When do I go to court? What happens when I get there?

Previously, we reviewed the structure of the family court system in Ontario.  In this post, Jeffrey Sun, a University of Ottawa law student and Fresh Legal intern, summarizes the steps involved in a family law case in Ottawa.

While conducting a family law case is an intricate business, the order of the necessary steps, in broad strokes, can be summarized as follows:

Mandatory Information Program

With few exceptions, the first step in any family law proceeding is to attend the Mandatory Information Program at your local courthouse. These provide court participants with information about their divorce proceedings, including:

  • The effects of separation and divorce on adults and children;
  • Alternatives to litigation;
  • Family law issues;
  • The family court process; and
  • Local legal and non-legal resources and programs for adults and children.

First Court Date

You will meet with the First Court Date Clerk. The documents you filed will be reviewed and any deficiencies will be pointed out to you. You will also have the opportunity to schedule a date for your Case Conference. The overall goal of the First Court Date is to set a timeline for what follows, and to ensure you have submitted the proper documents to proceed.

Case Conference

This is a necessary step before any motions can be heard. For the case conference, you appear before a judge and will need to (a) file your Case Conference Brief and (b) update your Financial Statement (or submit an Affidavit that your Financial Statement has not changed). Additionally, you will need to submit a Financial Statement Disclosure form, that certifies you have made all the appropriate financial disclosure. The goal of the case conference is for the judge to explore the chances of settling, identify disputed issues, set a timetable, and give very basic orders (e.g., about disclosure and what key information must be exchanged).

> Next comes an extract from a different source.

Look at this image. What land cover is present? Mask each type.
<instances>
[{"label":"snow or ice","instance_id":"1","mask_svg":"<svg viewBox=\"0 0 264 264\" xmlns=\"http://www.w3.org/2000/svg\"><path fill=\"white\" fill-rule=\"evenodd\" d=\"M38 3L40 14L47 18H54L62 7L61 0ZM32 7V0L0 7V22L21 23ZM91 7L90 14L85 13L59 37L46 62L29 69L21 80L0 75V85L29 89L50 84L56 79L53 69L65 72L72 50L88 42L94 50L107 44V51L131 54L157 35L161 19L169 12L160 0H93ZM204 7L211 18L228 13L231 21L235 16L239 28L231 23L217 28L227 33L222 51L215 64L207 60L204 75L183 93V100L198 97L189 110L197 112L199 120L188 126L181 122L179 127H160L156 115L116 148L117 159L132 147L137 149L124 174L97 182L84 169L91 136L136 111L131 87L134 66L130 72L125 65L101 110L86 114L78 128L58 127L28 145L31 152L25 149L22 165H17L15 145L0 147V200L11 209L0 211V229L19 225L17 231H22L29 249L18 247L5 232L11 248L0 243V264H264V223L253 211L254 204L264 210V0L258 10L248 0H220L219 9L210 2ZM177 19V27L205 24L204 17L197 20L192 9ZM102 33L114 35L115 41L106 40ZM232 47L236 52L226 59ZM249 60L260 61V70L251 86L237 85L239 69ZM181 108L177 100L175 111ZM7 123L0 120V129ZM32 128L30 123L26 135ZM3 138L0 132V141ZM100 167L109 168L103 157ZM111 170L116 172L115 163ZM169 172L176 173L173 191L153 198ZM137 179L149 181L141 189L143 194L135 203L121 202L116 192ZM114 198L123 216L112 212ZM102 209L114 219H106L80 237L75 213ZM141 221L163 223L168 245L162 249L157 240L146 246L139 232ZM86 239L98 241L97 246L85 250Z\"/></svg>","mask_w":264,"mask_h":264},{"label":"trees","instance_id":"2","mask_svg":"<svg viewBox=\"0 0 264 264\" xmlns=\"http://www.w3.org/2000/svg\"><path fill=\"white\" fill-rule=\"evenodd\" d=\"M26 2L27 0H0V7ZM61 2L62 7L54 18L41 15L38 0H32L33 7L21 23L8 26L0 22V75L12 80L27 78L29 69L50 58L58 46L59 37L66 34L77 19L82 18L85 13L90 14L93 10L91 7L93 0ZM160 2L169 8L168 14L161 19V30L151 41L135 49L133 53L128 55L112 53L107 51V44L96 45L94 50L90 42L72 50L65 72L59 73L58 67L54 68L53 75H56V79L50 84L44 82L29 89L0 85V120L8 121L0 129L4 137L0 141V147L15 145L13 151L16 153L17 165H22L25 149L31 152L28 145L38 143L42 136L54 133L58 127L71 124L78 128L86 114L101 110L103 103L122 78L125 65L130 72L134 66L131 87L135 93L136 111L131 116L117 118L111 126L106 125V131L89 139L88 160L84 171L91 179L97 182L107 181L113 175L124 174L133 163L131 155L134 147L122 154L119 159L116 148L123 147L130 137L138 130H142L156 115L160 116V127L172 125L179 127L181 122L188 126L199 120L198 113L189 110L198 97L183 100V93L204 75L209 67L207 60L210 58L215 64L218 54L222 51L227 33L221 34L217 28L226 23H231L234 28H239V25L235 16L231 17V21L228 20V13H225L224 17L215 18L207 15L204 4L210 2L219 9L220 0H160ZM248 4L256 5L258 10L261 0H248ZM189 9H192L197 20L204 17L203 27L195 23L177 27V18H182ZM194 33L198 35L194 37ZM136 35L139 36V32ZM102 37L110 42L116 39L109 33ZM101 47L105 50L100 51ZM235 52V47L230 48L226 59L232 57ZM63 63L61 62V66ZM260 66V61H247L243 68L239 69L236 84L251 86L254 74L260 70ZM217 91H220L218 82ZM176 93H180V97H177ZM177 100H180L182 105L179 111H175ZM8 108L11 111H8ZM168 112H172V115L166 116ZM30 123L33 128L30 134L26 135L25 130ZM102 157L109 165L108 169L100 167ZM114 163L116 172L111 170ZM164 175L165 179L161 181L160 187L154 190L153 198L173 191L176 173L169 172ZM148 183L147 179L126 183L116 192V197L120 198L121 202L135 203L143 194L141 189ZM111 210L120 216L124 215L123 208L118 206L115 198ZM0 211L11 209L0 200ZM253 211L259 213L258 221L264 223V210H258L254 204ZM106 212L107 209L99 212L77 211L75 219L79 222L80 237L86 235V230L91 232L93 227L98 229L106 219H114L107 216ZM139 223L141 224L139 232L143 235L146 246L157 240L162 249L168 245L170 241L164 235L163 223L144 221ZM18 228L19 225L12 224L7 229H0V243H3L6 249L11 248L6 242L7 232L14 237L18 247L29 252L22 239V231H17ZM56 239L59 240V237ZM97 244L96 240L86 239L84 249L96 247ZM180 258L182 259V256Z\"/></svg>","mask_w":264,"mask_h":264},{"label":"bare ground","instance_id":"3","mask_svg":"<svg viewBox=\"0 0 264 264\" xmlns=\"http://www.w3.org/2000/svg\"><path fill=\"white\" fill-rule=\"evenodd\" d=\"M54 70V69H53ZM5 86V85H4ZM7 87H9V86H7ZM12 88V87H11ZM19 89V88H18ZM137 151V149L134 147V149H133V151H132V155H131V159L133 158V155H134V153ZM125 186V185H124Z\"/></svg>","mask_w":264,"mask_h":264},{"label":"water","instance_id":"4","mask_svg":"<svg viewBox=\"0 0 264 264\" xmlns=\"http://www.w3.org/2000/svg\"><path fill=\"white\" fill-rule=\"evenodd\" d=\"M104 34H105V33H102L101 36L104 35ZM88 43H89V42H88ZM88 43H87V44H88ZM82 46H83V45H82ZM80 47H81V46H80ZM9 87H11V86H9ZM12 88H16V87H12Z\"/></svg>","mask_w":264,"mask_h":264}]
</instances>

Motions (Requests for Interim Orders)

Motion hearings are where matters are argued and orders about them are given.  For most motions, you will need to serve a Notice of Motion on the other party, and produce an Affidavit of Service, proving you served notice. The exception to the rule is for Emergency Motions.

Motion hearings are generally to settle interim matters until the issues are resolved on a final basis. You will have a chance to be heard on a specific matter, as will the other party. For the motion hearing, you will again need to update your Financial Statement, or submit an Affidavit that it remains unchanged.

Settlement Conferences

The goal of this conference is to encourage settlement of as many issues as is possible, in order to simplify the trial proceedings. All issues may be settled at this conference, negating the need for a trial. You can also expect an opinion on the case from the judge. For a settlement conference, you will need to submit a Settlement Conference Brief and update your Financial Statement.

Trial Management Conference

If issues remain unsettled the judge may set a Trial Management Conference. The goal of these conferences is two-fold: firstly, to attempt settlement for a last time, and secondly, to prepare both parties for the trial itself, including setting timelines for document exchange and disclosing information about witnesses. A Trial Management Conference Brief must be prepared and submitted.


For any matters that remain unresolved, trial will take place to arrive at a final decision. A trial is where each party has an opportunity to be heard by the judge, to present evidence, respond to the other party’s submissions, and to question witnesses in court. After all arguments are made, the judge will render a final and binding decision on the case.